EXERCISE DETAILS
Rewrite everything from the row containing "57: (272, 107)" down to the row containing "98: (425, 131)", replacing "415" with "417" and leaving every other part of those rows unchanged.
[Opening RECORD SET section]
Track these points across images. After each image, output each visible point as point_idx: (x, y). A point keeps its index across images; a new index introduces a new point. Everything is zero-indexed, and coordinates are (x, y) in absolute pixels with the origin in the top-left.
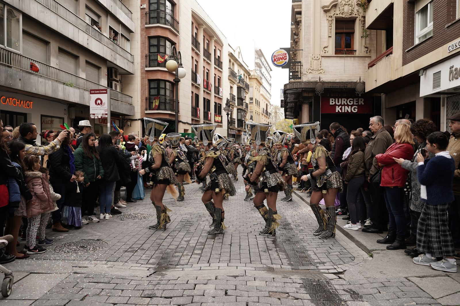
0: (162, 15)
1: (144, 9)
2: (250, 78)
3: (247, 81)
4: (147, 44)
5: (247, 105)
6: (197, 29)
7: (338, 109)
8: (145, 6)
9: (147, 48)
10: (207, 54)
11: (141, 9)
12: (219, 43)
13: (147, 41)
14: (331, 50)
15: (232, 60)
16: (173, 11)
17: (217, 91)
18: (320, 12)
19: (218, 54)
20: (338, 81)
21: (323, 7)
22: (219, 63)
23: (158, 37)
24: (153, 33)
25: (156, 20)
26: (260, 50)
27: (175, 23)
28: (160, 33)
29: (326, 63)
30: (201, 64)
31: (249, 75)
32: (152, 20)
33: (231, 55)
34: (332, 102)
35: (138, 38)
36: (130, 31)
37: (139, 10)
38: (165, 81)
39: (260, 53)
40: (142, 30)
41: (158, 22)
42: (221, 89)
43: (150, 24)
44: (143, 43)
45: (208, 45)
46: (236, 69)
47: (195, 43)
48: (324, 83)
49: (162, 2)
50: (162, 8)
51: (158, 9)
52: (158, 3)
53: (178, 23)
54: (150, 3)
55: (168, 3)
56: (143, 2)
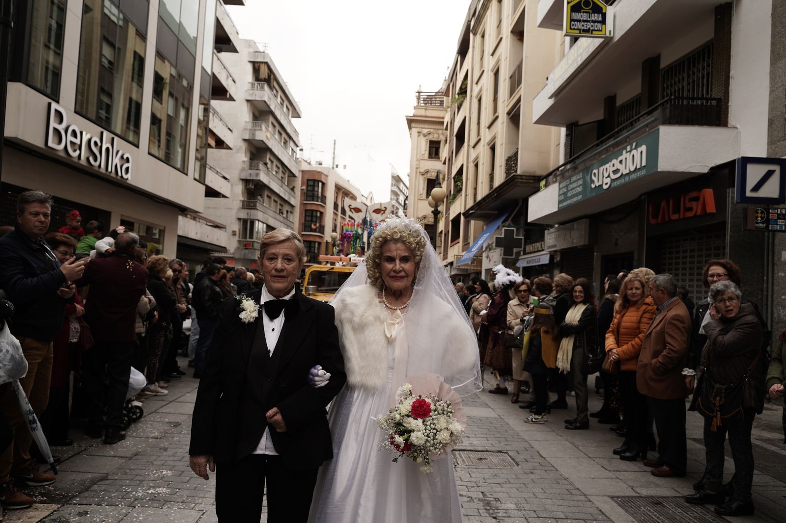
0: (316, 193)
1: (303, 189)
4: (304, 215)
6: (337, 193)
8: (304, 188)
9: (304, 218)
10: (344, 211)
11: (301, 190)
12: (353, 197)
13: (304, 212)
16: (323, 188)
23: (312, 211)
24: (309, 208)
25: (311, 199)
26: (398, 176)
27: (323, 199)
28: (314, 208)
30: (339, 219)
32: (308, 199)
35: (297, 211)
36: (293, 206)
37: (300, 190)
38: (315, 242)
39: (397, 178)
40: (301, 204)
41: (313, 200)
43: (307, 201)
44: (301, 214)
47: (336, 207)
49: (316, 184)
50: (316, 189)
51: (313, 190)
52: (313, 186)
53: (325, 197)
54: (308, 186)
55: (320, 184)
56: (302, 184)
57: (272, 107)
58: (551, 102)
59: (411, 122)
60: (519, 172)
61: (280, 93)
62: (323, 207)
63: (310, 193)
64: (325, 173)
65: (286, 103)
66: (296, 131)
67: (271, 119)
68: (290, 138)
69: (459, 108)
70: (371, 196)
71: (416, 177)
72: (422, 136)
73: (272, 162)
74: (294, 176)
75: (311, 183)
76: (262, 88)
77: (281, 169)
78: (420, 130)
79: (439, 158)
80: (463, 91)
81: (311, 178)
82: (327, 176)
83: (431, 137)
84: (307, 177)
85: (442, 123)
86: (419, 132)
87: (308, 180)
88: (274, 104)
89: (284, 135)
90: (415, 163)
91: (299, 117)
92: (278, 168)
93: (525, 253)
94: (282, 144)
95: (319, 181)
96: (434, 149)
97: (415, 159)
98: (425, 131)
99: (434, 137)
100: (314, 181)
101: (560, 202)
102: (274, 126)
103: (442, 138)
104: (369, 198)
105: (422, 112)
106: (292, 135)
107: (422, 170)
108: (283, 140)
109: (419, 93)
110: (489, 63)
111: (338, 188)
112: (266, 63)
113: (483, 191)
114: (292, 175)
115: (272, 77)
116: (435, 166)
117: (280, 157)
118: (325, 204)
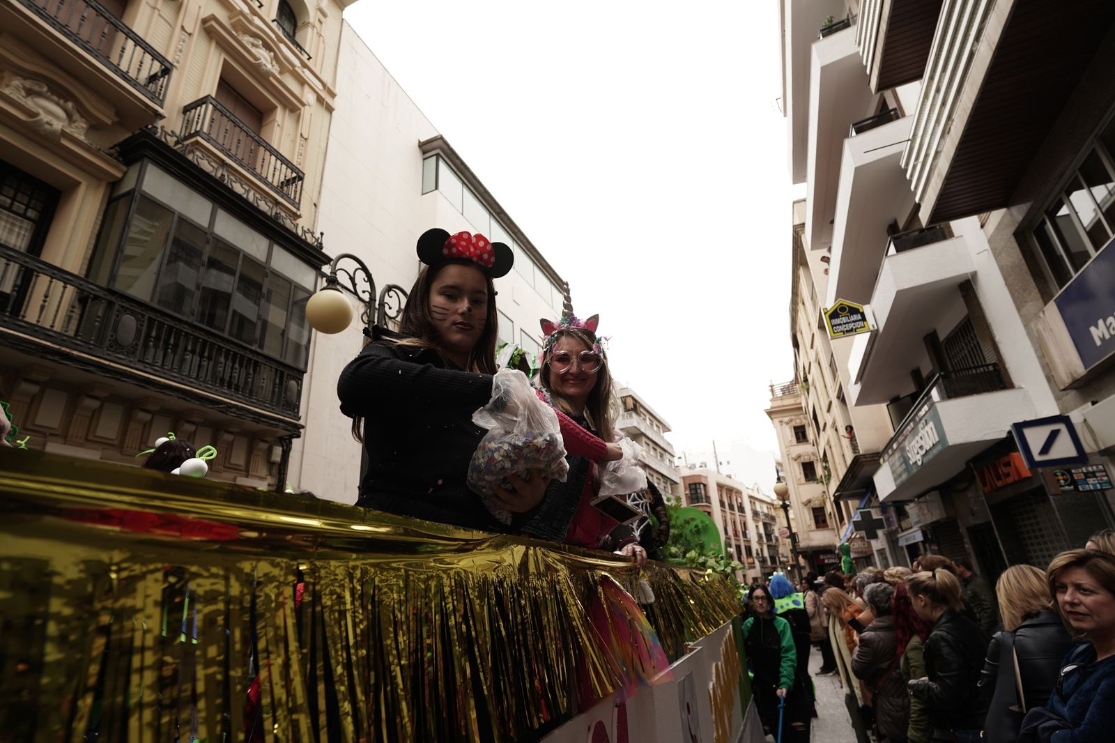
[Closing RECORD SET section]
[Opening RECORD SET section]
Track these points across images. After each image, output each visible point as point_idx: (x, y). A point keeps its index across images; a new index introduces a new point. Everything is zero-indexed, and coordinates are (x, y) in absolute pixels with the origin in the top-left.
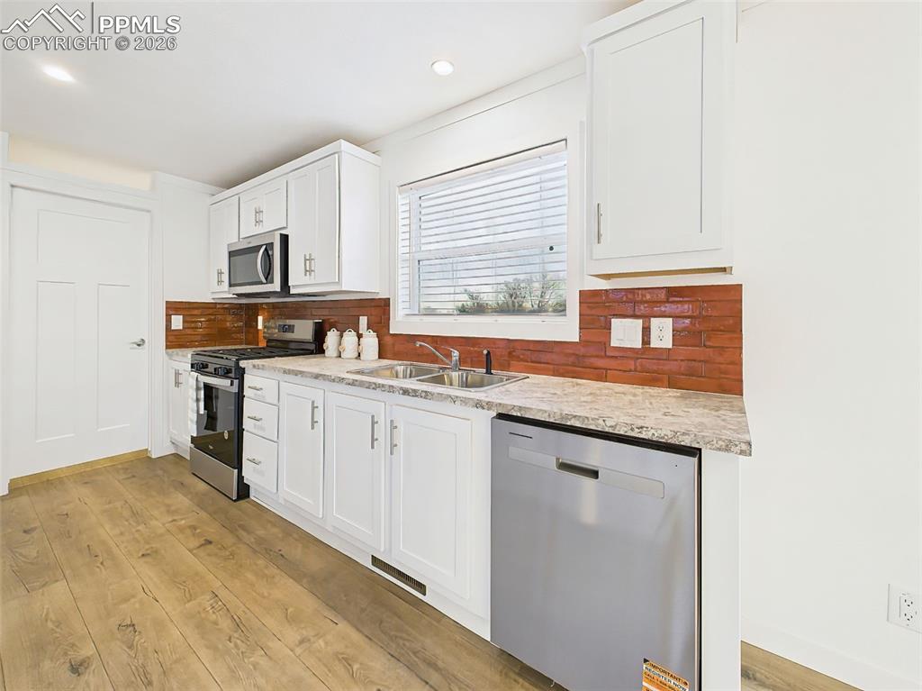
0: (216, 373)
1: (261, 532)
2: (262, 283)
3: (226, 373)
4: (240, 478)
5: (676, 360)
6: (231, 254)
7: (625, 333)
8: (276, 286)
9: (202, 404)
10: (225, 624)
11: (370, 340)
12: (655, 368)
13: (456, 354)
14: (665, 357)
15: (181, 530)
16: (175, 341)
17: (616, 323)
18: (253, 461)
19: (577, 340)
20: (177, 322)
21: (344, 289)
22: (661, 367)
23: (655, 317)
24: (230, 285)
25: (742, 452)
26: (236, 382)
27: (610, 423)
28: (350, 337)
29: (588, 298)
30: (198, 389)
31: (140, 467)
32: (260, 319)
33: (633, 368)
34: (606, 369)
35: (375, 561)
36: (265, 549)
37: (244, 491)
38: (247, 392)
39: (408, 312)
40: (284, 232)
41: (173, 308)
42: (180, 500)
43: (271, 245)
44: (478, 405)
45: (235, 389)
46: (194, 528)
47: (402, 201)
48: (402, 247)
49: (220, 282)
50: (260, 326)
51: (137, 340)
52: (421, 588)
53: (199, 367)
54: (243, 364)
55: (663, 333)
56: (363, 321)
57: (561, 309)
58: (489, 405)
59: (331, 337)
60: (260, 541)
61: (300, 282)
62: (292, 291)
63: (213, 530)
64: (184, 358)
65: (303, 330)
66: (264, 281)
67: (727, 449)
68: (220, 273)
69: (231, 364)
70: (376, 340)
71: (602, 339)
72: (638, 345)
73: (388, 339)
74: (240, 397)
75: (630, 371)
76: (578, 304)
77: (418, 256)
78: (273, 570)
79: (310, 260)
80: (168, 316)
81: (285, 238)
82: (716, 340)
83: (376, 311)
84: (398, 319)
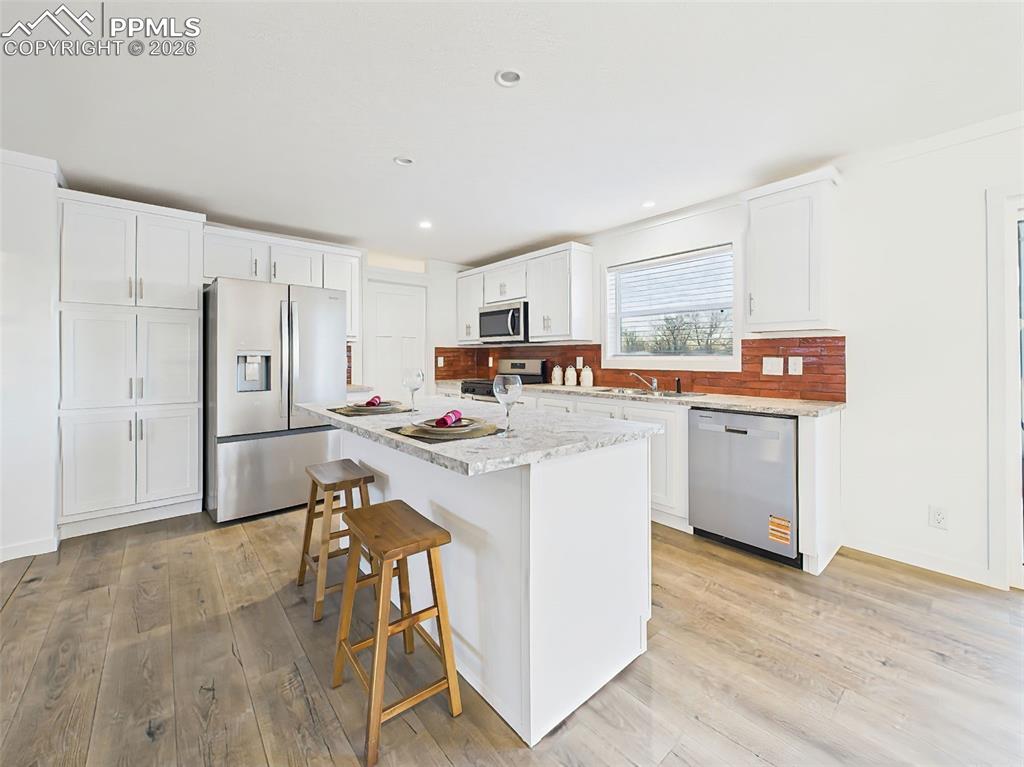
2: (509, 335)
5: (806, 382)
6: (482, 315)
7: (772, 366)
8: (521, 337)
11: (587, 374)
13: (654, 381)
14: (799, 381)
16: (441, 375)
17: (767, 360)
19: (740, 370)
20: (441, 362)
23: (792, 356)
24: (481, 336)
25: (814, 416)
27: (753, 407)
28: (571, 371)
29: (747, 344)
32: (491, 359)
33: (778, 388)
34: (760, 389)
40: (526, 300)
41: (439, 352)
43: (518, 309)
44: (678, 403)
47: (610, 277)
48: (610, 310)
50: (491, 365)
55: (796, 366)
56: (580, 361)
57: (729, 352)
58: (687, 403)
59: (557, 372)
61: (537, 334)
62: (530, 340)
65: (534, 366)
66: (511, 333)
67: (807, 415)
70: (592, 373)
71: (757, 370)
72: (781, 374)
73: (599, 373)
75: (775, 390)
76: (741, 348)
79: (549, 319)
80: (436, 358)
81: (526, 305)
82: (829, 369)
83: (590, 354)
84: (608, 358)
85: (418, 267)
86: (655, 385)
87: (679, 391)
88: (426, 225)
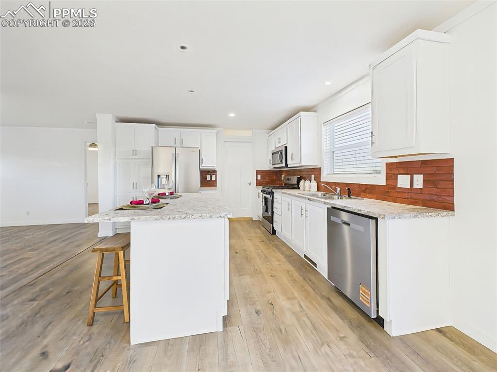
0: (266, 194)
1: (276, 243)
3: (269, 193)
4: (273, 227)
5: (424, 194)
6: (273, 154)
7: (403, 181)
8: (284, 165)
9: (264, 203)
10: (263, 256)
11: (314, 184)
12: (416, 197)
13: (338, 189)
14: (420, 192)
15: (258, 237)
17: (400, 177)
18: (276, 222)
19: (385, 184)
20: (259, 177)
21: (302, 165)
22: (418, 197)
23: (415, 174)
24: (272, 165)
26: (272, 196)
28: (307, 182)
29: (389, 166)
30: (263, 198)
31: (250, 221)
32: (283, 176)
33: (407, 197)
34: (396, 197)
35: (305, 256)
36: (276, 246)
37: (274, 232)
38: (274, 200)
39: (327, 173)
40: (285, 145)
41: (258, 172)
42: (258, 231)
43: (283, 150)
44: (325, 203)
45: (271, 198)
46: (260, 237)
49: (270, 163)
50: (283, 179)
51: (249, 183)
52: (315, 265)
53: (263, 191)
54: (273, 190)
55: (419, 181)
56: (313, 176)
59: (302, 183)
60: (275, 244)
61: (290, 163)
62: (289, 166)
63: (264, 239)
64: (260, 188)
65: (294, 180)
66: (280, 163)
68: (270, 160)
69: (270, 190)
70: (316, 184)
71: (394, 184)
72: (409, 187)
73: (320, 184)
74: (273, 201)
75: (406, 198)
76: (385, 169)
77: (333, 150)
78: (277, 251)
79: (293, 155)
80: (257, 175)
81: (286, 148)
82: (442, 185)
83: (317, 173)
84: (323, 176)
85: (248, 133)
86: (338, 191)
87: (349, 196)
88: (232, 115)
[Closing RECORD SET section]
RESPONSE BOX
57: (272, 107)
58: (551, 102)
59: (411, 122)
60: (519, 172)
61: (280, 93)
62: (323, 207)
63: (310, 193)
64: (325, 173)
65: (286, 103)
66: (296, 131)
67: (271, 119)
68: (290, 138)
69: (459, 108)
70: (371, 196)
71: (416, 177)
72: (422, 136)
73: (272, 162)
74: (294, 176)
75: (311, 183)
76: (262, 88)
77: (281, 169)
78: (420, 130)
79: (439, 158)
80: (463, 91)
81: (311, 178)
82: (327, 176)
83: (431, 137)
84: (307, 177)
85: (442, 123)
86: (419, 132)
87: (308, 180)
88: (274, 104)
89: (284, 135)
90: (417, 163)
91: (299, 117)
92: (278, 168)
93: (525, 253)
94: (282, 144)
95: (319, 181)
96: (434, 149)
97: (417, 159)
98: (425, 131)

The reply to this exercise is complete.